### YOUR TASK
Pull every line of the entries that has the word "begin".

Collected data:
"""

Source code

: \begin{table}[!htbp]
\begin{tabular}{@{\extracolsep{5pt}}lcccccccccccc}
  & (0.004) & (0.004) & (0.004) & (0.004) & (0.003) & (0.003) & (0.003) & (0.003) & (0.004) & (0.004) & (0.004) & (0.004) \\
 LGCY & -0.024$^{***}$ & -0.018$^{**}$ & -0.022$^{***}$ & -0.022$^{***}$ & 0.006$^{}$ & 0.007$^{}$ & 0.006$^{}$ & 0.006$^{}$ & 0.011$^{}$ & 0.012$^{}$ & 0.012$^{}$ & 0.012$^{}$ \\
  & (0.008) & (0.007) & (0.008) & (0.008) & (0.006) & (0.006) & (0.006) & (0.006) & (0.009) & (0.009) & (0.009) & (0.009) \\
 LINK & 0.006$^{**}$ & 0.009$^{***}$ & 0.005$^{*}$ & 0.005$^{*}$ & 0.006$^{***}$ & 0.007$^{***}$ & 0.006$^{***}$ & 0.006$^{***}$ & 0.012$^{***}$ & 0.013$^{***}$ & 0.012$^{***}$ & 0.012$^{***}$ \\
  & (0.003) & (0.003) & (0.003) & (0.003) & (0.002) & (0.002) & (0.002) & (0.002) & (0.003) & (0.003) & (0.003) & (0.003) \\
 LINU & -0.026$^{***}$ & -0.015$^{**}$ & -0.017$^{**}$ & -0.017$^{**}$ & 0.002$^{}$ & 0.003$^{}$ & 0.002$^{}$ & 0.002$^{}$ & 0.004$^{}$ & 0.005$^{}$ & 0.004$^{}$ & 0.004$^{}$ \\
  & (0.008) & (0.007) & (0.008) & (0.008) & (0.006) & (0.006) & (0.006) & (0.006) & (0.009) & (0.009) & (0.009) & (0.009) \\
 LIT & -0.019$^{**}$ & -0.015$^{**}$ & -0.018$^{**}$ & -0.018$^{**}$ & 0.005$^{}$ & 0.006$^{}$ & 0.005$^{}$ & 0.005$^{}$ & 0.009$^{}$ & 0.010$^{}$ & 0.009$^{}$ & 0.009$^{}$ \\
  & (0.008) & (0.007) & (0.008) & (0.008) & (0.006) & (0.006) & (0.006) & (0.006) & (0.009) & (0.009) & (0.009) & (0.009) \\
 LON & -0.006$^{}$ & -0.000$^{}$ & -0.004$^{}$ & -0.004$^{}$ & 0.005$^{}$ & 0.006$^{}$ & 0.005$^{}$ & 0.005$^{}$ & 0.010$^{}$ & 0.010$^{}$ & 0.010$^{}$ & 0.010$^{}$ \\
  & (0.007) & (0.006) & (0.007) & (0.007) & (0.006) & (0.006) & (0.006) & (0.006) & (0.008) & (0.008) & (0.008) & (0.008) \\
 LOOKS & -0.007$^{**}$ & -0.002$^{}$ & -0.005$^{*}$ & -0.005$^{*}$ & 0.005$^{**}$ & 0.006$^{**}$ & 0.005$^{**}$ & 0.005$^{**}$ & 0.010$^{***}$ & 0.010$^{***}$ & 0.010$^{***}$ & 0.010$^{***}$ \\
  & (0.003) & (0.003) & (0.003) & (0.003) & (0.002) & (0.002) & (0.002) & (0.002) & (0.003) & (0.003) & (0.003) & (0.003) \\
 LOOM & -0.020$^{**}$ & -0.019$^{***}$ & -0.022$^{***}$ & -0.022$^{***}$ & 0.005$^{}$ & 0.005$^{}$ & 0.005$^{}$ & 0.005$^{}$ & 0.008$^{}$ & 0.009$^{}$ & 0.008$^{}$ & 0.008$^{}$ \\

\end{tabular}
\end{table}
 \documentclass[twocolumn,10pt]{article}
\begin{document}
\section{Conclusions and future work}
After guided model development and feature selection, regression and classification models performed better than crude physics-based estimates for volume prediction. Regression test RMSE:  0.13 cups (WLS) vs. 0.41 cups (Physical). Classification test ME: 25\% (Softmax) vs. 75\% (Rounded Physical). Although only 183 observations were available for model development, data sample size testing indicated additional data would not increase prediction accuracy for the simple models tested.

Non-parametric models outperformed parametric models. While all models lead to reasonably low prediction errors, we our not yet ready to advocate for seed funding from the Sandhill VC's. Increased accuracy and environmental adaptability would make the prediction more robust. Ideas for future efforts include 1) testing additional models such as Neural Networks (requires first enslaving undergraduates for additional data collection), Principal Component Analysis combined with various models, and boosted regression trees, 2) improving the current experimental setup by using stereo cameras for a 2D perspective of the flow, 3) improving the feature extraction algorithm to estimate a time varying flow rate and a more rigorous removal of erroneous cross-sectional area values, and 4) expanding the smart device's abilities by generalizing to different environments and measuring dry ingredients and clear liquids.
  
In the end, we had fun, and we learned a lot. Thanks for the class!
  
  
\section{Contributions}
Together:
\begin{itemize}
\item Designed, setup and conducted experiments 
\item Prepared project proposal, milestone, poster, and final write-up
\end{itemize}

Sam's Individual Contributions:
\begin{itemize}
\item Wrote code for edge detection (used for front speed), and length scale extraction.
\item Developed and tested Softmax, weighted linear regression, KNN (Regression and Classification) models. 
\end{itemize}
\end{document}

"""

### ANSWER BOX
: \begin{table}[!htbp]
\begin{tabular}{@{\extracolsep{5pt}}lcccccccccccc}
\begin{document}
\begin{itemize}
\begin{itemize}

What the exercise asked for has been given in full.